Monitoring the Cost per Unit in realtime could perhaps have been a decision support tool to highlight what action to take and when to take it.
Cost per Unit is easy to calculate. Just divide the total costs with the number of units produced. But that merely shows the volatility of the cost level, that can be used to set the Profit Margin. Identifying Min/Max periods and the fluctuation is a help though.
Grouping the costs gives a better indication. Ingredient costs and Energy costs are volatile market prices and something you are not in direct control of. We call this Volatile Cost per Unit. To level it with the overall Cost per Unit, we include the yearly average of the other costs.
Salaries, Equipment and SG&A is something you can control directly and change. We call this Fixed Cost per Unit – we know they aren’t fixed per se. And again, we include the yearly average of the volatile costs to keep it in level. This is the graph it produces:
Everything looks well balanced beginning of year. The Volatile Cost Per Unit is well aligned with the overall Cost per Unit.
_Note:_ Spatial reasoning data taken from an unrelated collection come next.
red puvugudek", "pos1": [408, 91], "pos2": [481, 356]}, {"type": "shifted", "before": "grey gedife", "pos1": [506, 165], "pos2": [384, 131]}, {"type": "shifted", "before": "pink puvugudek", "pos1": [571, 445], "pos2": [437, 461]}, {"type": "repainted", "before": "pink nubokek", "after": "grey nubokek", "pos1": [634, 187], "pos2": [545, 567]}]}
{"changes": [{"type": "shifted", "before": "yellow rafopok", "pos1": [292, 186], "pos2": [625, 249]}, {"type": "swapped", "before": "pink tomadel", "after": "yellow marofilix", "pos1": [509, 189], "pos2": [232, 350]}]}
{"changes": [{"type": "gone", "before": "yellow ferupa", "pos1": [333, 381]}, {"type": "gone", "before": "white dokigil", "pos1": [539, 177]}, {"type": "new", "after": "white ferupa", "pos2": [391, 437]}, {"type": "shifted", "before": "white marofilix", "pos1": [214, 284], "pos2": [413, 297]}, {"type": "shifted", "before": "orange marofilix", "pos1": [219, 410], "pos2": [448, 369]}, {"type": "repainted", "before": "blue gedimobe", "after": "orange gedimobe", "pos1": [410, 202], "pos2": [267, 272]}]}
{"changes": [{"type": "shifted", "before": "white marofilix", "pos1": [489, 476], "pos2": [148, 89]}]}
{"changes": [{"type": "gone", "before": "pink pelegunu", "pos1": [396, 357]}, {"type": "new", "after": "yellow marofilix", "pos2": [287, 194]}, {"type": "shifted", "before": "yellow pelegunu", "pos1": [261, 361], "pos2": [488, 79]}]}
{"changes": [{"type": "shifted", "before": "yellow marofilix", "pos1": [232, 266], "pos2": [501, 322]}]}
When the equipment was getting upgraded the Fixed Cost per Unit peak.
It clearly shows in April that the margin would be very low as the gap of the cost price and retail price is low. We would of course know that in advance when the equipment order was made. The volatile cost went under the radar here.
In July you can see the grey curve is now the main driver of your expenses. This is a strong hint you should monitor and prepare a contingency plan. The volatile Cost per Unit was higher than the overall Cost per Unit! In August it had been for 3 months straight.
A price increase could have been introduced at that time. Instead price was increased in november but the increase was too small to withstand the increase in energy costs as well. The best scenario could have been raising the retail price to 5.6 in August and again to 5.7 in November to secure Profit Margin.
The Cost per Unit calculations can show many different scenarios including the impact of Downtime. Planned as well as Unplanned.
If you have Planned downtime, you are in control and know when the impact comes and can adjust accordingly. You know the decrease in output albeit the Fixed costs remain the same.
Unplanned downtime can be calculated the same way. The time period, the cost in that period and the output in that period. This can be aligned in the total Cost per Unit and give a strong indication early on, on what this means to the margin. It allows other departments to adjust, ex. adjust the discount levels, retail price and/or start negotiating new deals in the supply chain.
Everyone working for the company should know the Cost Per Unit and how they can affect it positively. But in a time of inflation volatility is the problem, and best to be prepared for it.
Graph Details
You can clearly see the Volatile Cost per Unit (grey) is above the total Cost per Unit (red) already in June, well before we saw the Profit Margin drop in October. When both Volatile and Fixed Cost per Unit are higher than the total Cost per Unit, trouble is a brewing!